Il est à noter que tant lors du suivi post-exposition (SPE) que lors de la surveillance post-professionnelle (SPP), le protocole de suivi par examen tomodensitométrique (en particulier sa périodicité) n’est pas adapté au dépistage des affections thoracique malignes liées à l’amiante. S’il est actuellement admis qu’il n’est pas recommandé de procéder à un dépistage d’une affection comme le mésothéliome, le cas du cancer bronchopulmonaire fait l’objet de débats. Un large essai nord-américain a démontré un bénéfice du dépistage du cancer bronchopulmonaire par examen tomodensitométrique, dans des populations sélectionnées (âgées de 55 à 74 ans, et ayant un tabagisme élevé à plus de 30 paquets-années, arrêté depuis moins de 15 ans), avec une diminution de la mortalité spécifique par cancer bronchopulmonaire.

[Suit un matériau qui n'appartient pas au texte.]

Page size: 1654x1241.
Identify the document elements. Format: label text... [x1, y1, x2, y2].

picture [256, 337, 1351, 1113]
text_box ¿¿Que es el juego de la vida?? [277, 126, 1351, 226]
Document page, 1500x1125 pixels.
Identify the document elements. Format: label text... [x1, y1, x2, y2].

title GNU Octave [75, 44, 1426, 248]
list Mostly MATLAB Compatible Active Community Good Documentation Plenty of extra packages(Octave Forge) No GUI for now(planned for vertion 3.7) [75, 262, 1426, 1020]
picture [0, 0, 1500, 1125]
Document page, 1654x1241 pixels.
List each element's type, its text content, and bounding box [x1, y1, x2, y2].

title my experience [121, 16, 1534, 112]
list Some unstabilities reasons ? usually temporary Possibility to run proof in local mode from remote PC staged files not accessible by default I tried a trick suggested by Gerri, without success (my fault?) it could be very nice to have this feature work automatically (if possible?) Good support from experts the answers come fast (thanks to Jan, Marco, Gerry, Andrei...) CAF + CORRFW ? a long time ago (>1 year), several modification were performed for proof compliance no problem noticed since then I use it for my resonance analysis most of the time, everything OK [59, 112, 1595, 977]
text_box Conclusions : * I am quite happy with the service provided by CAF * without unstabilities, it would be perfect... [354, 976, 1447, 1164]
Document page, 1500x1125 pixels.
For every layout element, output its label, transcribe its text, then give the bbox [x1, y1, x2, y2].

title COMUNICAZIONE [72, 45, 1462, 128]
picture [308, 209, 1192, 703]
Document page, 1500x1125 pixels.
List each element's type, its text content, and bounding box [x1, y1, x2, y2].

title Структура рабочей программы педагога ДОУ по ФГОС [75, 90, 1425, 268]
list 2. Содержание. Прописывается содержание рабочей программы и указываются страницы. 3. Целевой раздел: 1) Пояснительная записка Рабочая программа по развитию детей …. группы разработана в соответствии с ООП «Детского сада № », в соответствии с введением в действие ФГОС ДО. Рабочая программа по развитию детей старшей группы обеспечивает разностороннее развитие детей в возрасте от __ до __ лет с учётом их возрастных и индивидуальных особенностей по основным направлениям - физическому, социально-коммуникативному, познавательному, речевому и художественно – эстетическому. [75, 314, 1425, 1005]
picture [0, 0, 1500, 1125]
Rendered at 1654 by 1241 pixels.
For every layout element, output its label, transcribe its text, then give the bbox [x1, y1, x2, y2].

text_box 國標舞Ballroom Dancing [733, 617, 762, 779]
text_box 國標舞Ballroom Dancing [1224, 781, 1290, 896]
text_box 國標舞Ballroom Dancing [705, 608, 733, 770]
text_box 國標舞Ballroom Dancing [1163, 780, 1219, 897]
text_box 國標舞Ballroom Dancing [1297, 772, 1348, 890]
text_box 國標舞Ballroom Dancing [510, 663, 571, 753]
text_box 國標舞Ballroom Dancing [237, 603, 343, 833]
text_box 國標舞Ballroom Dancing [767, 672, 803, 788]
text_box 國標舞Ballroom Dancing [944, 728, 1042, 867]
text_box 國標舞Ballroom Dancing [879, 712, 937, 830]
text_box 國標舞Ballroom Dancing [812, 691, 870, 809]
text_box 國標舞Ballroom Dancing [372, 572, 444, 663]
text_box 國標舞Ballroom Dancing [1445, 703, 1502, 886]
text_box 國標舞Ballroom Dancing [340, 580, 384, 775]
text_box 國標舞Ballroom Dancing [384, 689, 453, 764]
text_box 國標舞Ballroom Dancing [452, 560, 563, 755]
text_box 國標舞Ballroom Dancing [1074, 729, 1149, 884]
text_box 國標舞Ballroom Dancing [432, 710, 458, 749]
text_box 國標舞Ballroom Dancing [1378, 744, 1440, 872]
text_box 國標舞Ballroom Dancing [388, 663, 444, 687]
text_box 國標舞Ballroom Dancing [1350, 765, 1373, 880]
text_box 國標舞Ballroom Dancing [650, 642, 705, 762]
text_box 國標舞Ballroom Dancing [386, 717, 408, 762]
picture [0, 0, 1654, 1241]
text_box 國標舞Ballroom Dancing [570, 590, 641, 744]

Plusieurs sociétés savantes nord américaines ont recommandé un tel dépistage s’appuyant sur l’examen tomodensitométrique thoracique dans des populations considérées à haut risque de cancer bronchopulmonaire, mais ce dépistage ne fait pas encore l’objet de recommandations par les autorités sanitaires françaises.
Le contenu de la surveillance médicale pour un éventuel dépistage du cancer bronchopulmonaire est susceptible d’évoluer en fonction des recommandations de bonnes pratiques élaborées par plusieurs Sociétés savantes françaises (Société Française de Médecine du Travail, Société de Pneumologie de Langue Française, Société Française de Radiologie).